No Instagram, Pabllo Vittar se tornou a drag queen mais seguida do mundo, ultrapassando a veterana RuPaul. Atualmente, tem mais de 7,4 milhões de seguidores na rede social, entre eles drag queens do reality show RuPauls’ drag race. Segundo ela, o programa foi uma das inspirações para começar a se montar.

As referências internacionais podem ser vistas na estética do álbum digital. No YouTube, cada canção recebeu uma capa própria, com direito a fotografias e poses diferentes. “Lá fora existe uma preocupação muito grande com o visual, então quis trazer isso para os Vittar Lovers – apelido para seus fãs –, algo que entretenha a vista e os ouvidos”, conta. O disco também ganhará versão física, e até uma tiragem de LPs “para as gatas que gostam muito”, diverte-se.

POLÍTICO Pabllo Vittar deixa claro seu posicionamento. Nas redes sociais, foi uma das primeiras celebridades a aderir ao #elenão, movimento contrário à candidatura do deputado Jair Bolsonaro (PSL). A cantora diz sentir medo no atual cenário político, mas permanece otimista. “Isso não vai calar nossa voz, nem nos deixar para baixo. Estamos passando por um momento difícil e precisamos nos unir para combater esse mal juntos. Em minhas orações, peço a Deus para que nada de mal aconteça com meus fãs, para passarmos por isso de cabeça erguida.” Recentemente, declarou pelo Instagram que seu voto do segundo turno será em Fernando Haddad (PT).
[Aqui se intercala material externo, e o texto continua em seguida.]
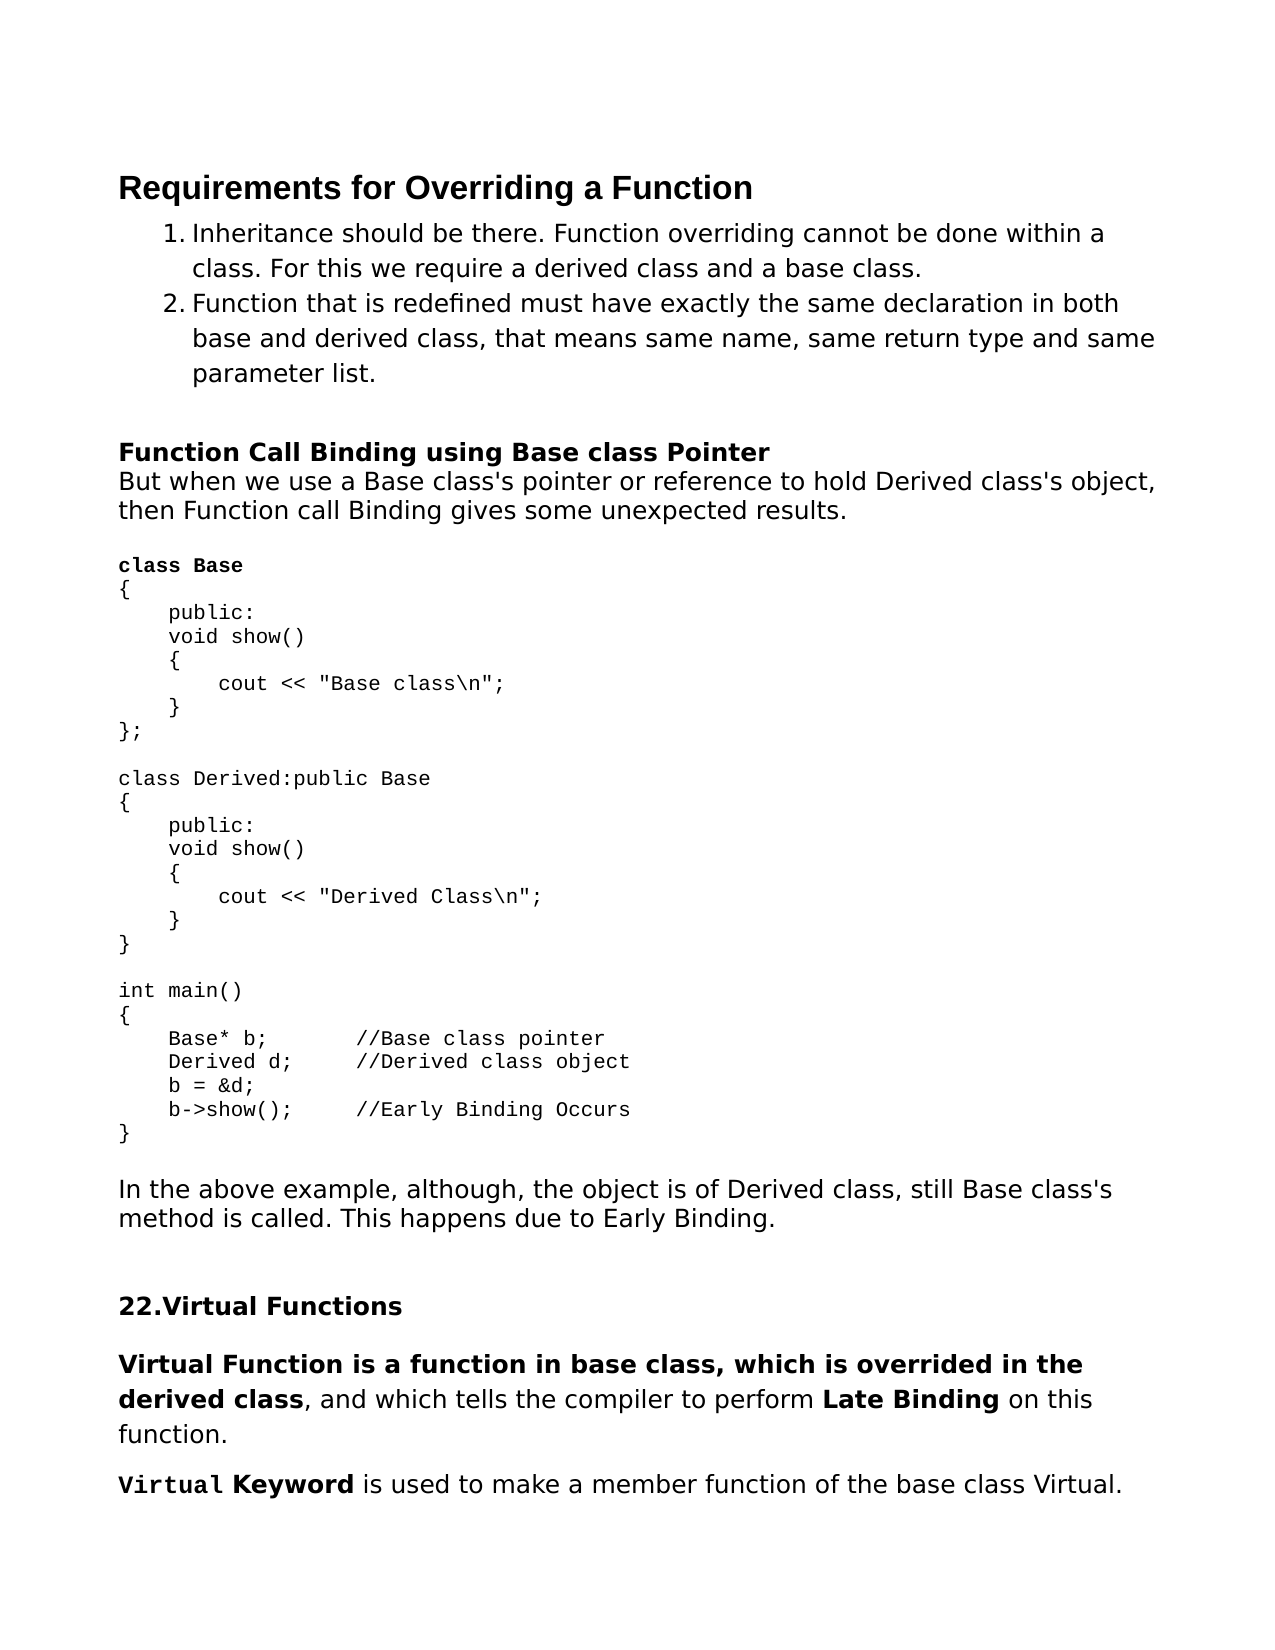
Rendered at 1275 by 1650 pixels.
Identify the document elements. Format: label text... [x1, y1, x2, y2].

text int main() [118, 980, 1157, 1004]
list Function that is redefined must have exactly the same declaration in both base and derived class, that means same name, same return type and same parameter list. [162, 289, 1157, 388]
text class Derived:public Base [118, 767, 1157, 791]
text cout << "Base class\n"; [118, 673, 1157, 697]
text But when we use a Base class's pointer or reference to hold Derived class's object, then Function call Binding gives some unexpected results. [118, 467, 1157, 526]
text Function Call Binding using Base class Pointer [118, 438, 1157, 467]
text public: [118, 602, 1157, 626]
text { [118, 862, 1157, 886]
text cout << "Derived Class\n"; [118, 886, 1157, 909]
text Virtual Keyword is used to make a member function of the base class Virtual. [118, 1470, 1157, 1501]
text } [118, 909, 1157, 933]
text class Base [118, 555, 1157, 578]
text In the above example, although, the object is of Derived class, still Base class's method is called. This happens due to Early Binding. [118, 1175, 1157, 1234]
text } [118, 697, 1157, 720]
text public: [118, 815, 1157, 838]
text } [118, 1122, 1157, 1146]
text Derived d; //Derived class object [118, 1051, 1157, 1075]
text { [118, 578, 1157, 602]
text { [118, 1004, 1157, 1028]
text { [118, 791, 1157, 815]
text { [118, 649, 1157, 673]
text b->show(); //Early Binding Occurs [118, 1098, 1157, 1122]
text } [118, 933, 1157, 957]
text void show() [118, 626, 1157, 649]
subtitle Requirements for Overriding a Function [118, 168, 1157, 207]
text Virtual Function is a function in base class, which is overrided in the derived class, and which tells the compiler to perform Late Binding on this function. [118, 1350, 1157, 1449]
text b = &d; [118, 1075, 1157, 1098]
text Base* b; //Base class pointer [118, 1028, 1157, 1051]
text }; [118, 720, 1157, 744]
text 22.Virtual Functions [118, 1292, 1157, 1321]
text void show() [118, 838, 1157, 862]
list Inheritance should be there. Function overriding cannot be done within a class. For this we require a derived class and a base class. [162, 219, 1157, 283]
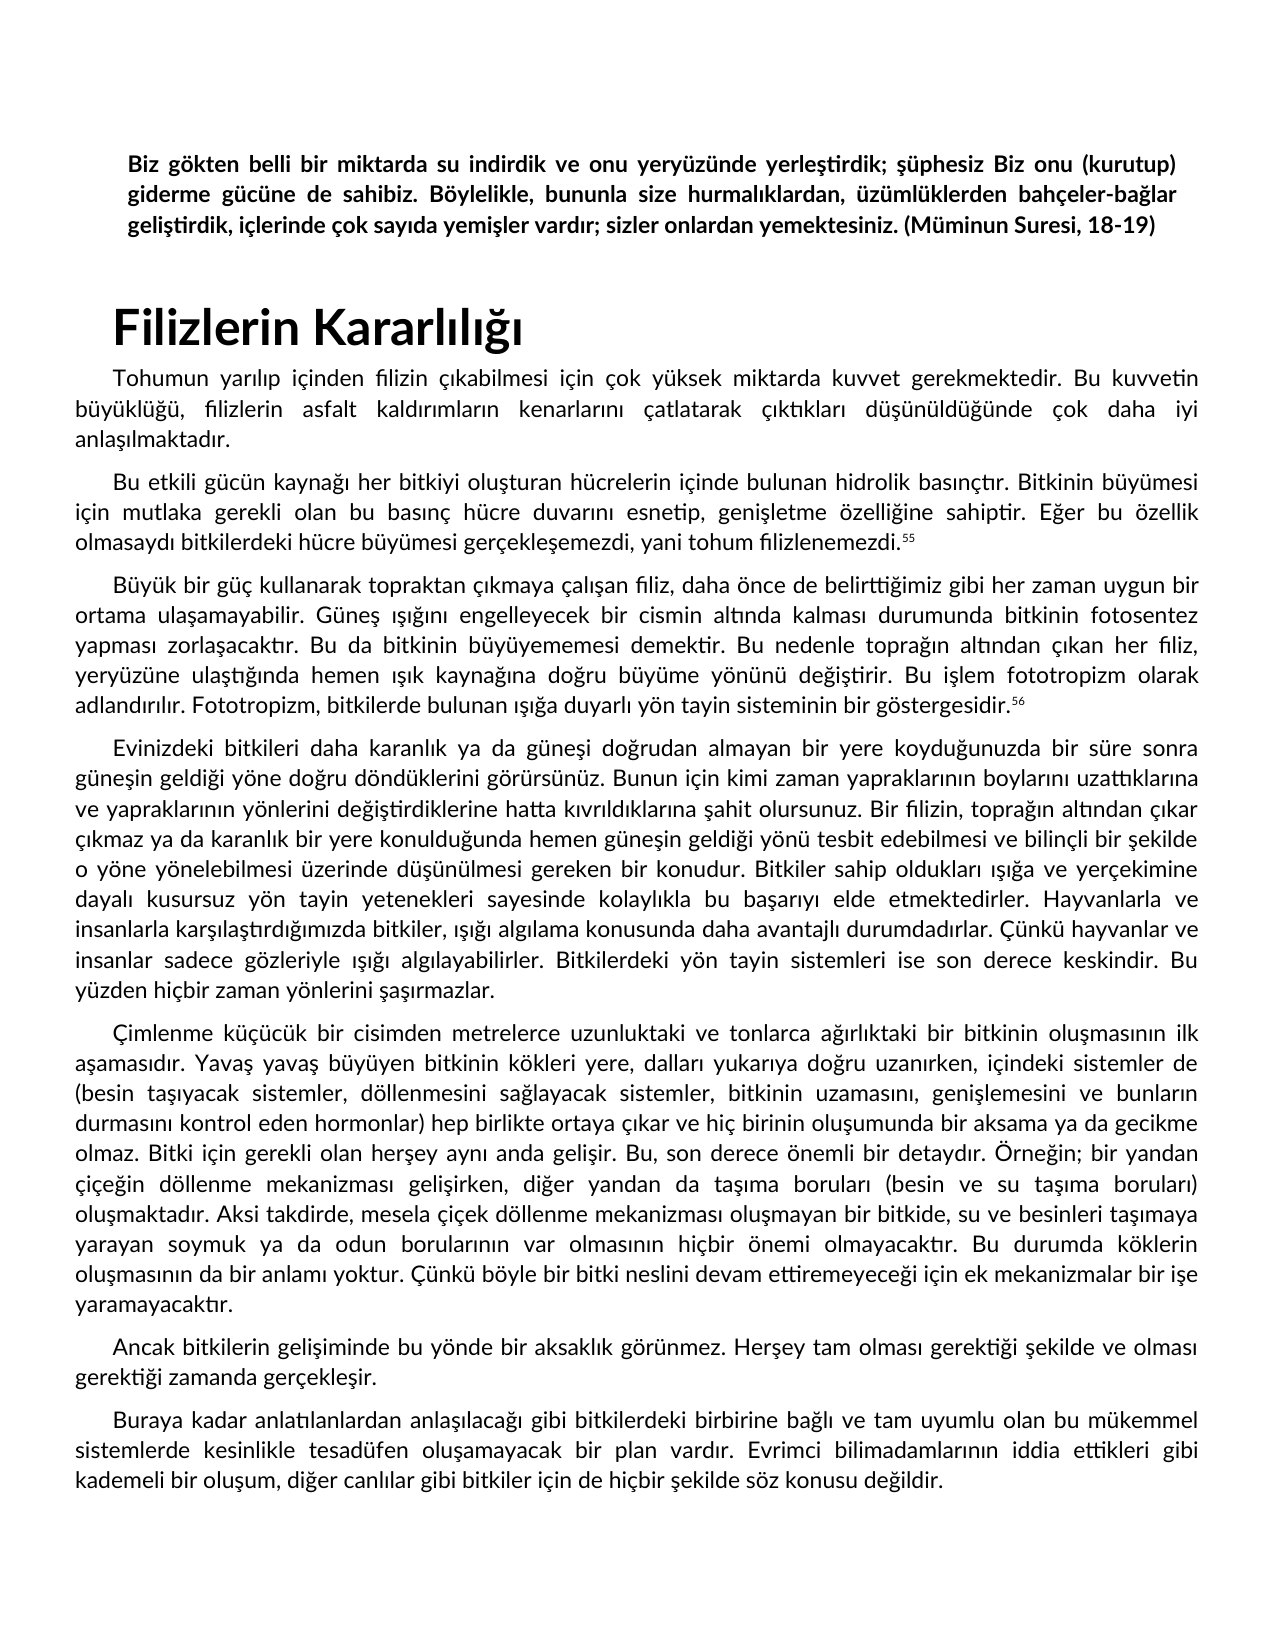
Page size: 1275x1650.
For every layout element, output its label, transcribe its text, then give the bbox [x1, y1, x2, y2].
Como resposta às declarações de Pabllo, eleitores do candidato a Presidência Jair Bolsonaro promoveram um boicote ao novo trabalho. Uma campanha incentivava a classificar com ‘não gostei’ os vídeos das músicas. O clipe de Disk me já recebeu mais de 133 mil dislikes na plataforma. “Acho tão ridículo isso, porque não incito e nem saio de casa para pregar ódio. Mas recebo muito amor, então, não me afeta. Meu sorriso continua aqui, minha cabeça continua erguida e meu CD inteiro continua no top 20 do Spotify”, afirma. Os números são expressivos. Até o fechamento desta matéria, o mesmo videoclipe ultrapassava 11 milhões de visualizações, com 307 mil “joinhas”.

Para a drag queen, artistas populares entre a comunidade LGBTQI precisam tomar partido. “Você não quer ver seu fã morrer apanhando na rua, sofrendo ou sem direito básico de viver. O mínimo que podemos fazer é nos posicionar, mostrar que estamos com eles e não é só por mídia. Se gosto de um artista, quero saber se ele está comigo ou não, se ele está a fim da minha existência, porque consumo o trabalho dele. É importante, não é um rolê de artista, é um rolê de ser humano”, diz.